Copy out, from the entries below, each line holding the string "نیروی".

======== Task inputs

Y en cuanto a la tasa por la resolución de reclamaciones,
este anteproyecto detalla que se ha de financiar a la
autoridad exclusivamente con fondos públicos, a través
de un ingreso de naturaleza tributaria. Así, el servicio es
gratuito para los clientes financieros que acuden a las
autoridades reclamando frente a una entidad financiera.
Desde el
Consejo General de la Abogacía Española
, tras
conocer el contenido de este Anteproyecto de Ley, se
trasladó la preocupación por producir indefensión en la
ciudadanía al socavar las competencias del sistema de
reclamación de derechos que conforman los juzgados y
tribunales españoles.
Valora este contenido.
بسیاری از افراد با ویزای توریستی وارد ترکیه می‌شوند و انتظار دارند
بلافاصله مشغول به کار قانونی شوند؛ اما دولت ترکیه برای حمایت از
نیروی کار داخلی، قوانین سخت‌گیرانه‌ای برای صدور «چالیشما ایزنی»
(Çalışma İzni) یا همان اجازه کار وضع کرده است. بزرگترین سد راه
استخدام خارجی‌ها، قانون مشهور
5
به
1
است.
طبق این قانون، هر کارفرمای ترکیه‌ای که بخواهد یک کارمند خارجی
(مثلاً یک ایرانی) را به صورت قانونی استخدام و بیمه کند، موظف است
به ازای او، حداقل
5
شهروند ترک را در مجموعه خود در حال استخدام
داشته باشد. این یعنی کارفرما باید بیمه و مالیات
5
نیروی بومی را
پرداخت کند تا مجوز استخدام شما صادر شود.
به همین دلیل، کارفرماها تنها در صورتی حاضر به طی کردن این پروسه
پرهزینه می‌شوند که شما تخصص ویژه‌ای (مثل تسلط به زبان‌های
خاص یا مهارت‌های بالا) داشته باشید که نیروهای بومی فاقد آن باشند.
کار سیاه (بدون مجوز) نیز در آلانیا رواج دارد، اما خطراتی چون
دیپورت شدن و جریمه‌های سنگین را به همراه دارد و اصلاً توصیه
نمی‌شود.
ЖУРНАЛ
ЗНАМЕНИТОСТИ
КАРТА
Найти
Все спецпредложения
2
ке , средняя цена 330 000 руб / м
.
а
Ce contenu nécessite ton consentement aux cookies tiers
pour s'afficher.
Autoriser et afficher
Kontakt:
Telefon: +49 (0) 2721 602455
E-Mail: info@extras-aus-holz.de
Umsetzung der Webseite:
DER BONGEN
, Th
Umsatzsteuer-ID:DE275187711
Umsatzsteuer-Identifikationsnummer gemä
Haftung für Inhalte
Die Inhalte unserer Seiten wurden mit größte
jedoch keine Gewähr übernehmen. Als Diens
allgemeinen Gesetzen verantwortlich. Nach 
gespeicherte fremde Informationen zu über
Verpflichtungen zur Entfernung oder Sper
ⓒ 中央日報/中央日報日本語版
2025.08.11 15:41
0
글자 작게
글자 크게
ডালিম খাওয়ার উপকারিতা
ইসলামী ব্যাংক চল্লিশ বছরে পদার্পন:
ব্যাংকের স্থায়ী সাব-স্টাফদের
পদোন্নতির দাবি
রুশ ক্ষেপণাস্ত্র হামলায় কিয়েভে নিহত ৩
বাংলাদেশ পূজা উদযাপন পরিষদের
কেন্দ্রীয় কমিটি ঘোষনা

================

**Written response**
نیروی کار داخلی، قوانین سخت‌گیرانه‌ای برای صدور «چالیشما ایزنی»
نیروی بومی را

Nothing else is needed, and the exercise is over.